Barnaby Joyce dumped as Nationals leader in Australia
Former Deputy Prime Minister Barnaby Joyce during Question Time in June last year. Photo / Getty Images
David Littleproud has vowed to steer the Coalition towards “the sensible centre” in Australia after toppling Barnaby Joyce to take over the National Party leadership.
Littleproud emerged victorious from a three-way contest for the top job which also involved Victorian MP Darren Chester and took place at a party room meeting that lasted more than two hours on Monday.
NSW Nationals senator Perin Davey has been named the party’s deputy leader.
Nationals MPs and senators met at Parliament House at 10am on Monday for a leadership ballot, which is customary for the party following an election.
Speaking after the two-hour meeting, Littleproud said it was the “proudest day of my political life” and he already had set his mind to the 2025 election.
“This is not about the National Party, lurching left or lurching right, it’s using common sense and being in the sensible centre,” he told reporters at Parliament House.
“That’s where you win elections — not chasing extremities.”
Joyce issued an upbeat statement after being booted from his leadership role.
“I suppose you think I am sad. Not really,” he said.
“I gave every ounce of my energy to make sure that I looked after the people of regional Australia.”
Joyce congratulated the new leadership team and said he looked forward to getting back to his family and the people of New England.
“Thank you for all your support, I look forward to continuing my work on behalf of my nation and on behalf of my electorate,” he said.
Former defence minister Peter Dutton was named the Liberal Party’s new leader around the same time on Monday, with Sussan Ley to be his deputy.
Littleproud was asked if it was wise for the Coalition to appoint men to its two most powerful positions given the backlash from female voters at the most recent election.
He responded by saying “Well, there’s two women standing behind me that are powerful and strong”, referring to Senator Davey and Nationals Senate leader Bridget McKenzie.
“I’m proud to say that part of my leadership is two bright, articulate, powerful women. That’s the National Party way,” he said.
Littleproud appeared unsupportive of introducing a short-term emissions reduction target, such as the 43 per cent by 2030 goal set by Labor.
He was also noncommittal when asked about Labor’s promise to enshrine an Indigenous Voice to Parliament and enact the Uluru Statement from the Heart.
Ahead of the party room meeting, Joyce said he was “sanguine” about his prospects.
“I will let the party room make up its own mind about it. It’s incredibly important. It’s a democracy,” he told Seven’s Sunrise.
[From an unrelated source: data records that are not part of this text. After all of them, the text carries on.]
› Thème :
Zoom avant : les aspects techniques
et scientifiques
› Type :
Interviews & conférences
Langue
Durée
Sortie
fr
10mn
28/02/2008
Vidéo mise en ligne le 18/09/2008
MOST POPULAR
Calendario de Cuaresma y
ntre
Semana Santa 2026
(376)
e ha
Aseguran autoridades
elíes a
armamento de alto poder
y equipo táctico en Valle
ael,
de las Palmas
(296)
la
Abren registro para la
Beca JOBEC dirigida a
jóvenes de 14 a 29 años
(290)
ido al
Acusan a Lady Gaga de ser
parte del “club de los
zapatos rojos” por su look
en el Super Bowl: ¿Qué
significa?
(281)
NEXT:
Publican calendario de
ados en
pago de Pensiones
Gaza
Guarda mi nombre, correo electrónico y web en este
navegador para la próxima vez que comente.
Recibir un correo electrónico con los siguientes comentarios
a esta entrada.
“I’m happy to stand by my record and let them make the choice.”
Asked on Nine’s Today show who would be his best possible replacement, Joyce said: “I don’t know. Jesus? Mohammed?”
Queensland-based Liberal MP Stuart Robert did a round of breakfast media interviews on Monday morning and praised the Nationals’ “great campaign” in retaining all of their seats at the election.
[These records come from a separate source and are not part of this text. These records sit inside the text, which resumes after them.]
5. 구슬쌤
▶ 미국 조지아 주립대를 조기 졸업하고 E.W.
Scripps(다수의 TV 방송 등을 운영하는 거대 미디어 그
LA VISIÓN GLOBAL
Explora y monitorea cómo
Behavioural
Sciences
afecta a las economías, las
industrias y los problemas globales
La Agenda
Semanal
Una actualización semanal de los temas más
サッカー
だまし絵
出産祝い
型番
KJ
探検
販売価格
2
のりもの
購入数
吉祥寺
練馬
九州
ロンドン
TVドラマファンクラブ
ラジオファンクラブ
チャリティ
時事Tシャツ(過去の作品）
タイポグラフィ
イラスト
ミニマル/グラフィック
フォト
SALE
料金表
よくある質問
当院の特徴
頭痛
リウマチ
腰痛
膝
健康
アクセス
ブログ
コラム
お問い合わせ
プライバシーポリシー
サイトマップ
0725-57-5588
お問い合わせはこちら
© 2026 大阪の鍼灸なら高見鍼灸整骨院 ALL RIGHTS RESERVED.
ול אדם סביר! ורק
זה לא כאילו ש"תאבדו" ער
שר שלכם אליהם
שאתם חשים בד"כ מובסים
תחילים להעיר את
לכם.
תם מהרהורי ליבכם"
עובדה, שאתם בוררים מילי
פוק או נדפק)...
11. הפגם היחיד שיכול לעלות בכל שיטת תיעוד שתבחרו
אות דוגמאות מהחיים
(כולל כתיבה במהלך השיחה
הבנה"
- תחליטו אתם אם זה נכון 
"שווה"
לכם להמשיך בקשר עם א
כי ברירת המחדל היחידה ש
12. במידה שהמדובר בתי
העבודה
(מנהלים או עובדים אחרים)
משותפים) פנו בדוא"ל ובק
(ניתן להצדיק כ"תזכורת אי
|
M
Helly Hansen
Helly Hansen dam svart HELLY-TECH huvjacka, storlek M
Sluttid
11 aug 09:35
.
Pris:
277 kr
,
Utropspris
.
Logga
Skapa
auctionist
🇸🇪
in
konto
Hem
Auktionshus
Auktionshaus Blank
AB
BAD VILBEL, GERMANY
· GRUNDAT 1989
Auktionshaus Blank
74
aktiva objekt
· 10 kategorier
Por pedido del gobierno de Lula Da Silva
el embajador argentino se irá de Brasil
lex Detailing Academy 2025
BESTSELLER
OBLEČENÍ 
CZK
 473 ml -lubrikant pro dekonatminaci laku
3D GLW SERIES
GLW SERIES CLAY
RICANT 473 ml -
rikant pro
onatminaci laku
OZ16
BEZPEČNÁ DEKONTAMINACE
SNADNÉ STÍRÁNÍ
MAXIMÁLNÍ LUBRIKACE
“David Littleproud – a great colleague of mine from Queensland. I wish them all the best as it goes ahead.”
Asked if he thought Littleproud would defeat Joyce for the top job, Robert said: “I think it’ll be close.”
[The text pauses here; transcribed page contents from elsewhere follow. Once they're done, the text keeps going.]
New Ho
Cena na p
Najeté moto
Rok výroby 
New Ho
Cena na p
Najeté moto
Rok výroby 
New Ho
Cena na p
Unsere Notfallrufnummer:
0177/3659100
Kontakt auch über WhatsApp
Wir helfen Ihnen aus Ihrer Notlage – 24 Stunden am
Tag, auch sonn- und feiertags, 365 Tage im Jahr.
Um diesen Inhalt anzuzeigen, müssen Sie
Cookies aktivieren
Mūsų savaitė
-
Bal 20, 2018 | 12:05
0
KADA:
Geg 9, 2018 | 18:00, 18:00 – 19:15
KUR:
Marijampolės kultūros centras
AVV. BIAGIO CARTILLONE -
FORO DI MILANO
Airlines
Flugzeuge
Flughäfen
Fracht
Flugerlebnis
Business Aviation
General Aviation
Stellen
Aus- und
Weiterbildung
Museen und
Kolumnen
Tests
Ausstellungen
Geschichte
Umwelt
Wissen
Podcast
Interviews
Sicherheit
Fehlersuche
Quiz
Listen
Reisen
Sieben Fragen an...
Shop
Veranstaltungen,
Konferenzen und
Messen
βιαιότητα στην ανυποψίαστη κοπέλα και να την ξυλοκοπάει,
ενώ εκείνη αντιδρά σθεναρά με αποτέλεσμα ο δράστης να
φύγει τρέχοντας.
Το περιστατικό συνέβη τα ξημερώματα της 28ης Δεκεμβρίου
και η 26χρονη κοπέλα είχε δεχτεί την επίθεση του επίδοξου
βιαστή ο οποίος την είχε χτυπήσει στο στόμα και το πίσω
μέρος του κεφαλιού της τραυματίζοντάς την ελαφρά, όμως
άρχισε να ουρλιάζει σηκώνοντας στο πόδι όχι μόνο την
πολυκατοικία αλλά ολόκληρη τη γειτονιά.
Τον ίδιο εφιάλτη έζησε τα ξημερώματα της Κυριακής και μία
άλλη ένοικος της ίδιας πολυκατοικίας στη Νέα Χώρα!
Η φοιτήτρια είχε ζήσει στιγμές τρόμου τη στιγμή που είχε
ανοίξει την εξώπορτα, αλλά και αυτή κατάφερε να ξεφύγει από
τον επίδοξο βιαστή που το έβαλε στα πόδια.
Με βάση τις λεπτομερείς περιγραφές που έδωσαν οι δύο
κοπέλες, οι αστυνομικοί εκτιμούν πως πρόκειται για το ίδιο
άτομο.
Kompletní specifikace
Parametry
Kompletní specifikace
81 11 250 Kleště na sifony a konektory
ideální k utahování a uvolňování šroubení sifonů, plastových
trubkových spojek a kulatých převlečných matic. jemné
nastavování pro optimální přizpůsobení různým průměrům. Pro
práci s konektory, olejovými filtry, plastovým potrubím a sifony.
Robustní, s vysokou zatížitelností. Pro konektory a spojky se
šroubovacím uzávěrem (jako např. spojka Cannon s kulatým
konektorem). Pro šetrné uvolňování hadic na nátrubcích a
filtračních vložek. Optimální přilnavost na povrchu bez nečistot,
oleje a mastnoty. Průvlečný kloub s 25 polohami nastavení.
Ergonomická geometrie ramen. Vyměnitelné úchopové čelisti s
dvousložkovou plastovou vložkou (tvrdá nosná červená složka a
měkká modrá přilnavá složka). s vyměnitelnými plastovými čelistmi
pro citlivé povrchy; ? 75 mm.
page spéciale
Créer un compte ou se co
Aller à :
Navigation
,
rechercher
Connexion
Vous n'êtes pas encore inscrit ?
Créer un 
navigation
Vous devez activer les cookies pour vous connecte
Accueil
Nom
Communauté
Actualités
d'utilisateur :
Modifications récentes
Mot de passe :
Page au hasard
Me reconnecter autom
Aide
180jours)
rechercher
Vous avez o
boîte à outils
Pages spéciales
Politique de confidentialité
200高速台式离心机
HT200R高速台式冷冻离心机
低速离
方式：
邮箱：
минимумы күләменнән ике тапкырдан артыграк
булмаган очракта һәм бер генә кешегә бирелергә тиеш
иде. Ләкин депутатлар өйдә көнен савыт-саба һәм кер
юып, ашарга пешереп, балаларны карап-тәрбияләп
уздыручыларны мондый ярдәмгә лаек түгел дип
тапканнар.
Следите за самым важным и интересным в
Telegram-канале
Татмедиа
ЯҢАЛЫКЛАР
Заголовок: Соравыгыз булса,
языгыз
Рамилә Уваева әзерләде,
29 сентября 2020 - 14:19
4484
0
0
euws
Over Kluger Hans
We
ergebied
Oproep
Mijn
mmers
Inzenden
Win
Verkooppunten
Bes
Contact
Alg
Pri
Littleproud faces the challenge of reuniting a divided Coalition, with a rift over a net-zero emissions target thought to have contributed to a Liberal rout in inner-city seats.
While the Nationals retained all of their lower house seats, the Liberals lost up to 20 of their own, with six MPs felled by “teal” independents who campaigned hard on climate change action and another two seats lost to the Greens.
Former Liberal MP Trent Zimmerman, who lost his seat of North Sydney to independent Kylea Tink, was asked on Monday morning how much he blamed Joyce for his loss.
“I think there’s a whole package of reasons we lost in inner-city seats like mine. Clearly, climate change was one of the key issues,” he told the ABC.
Zimmerman said Queensland Nationals senator Matt Canavan’s mid-election campaign intervention on net zero was a “killer moment” for moderate MPs like him.
“There was just an underlying suspicion that at the end of the day that people like Canavan and Barnaby Joyce would prevail if we were elected,” he said.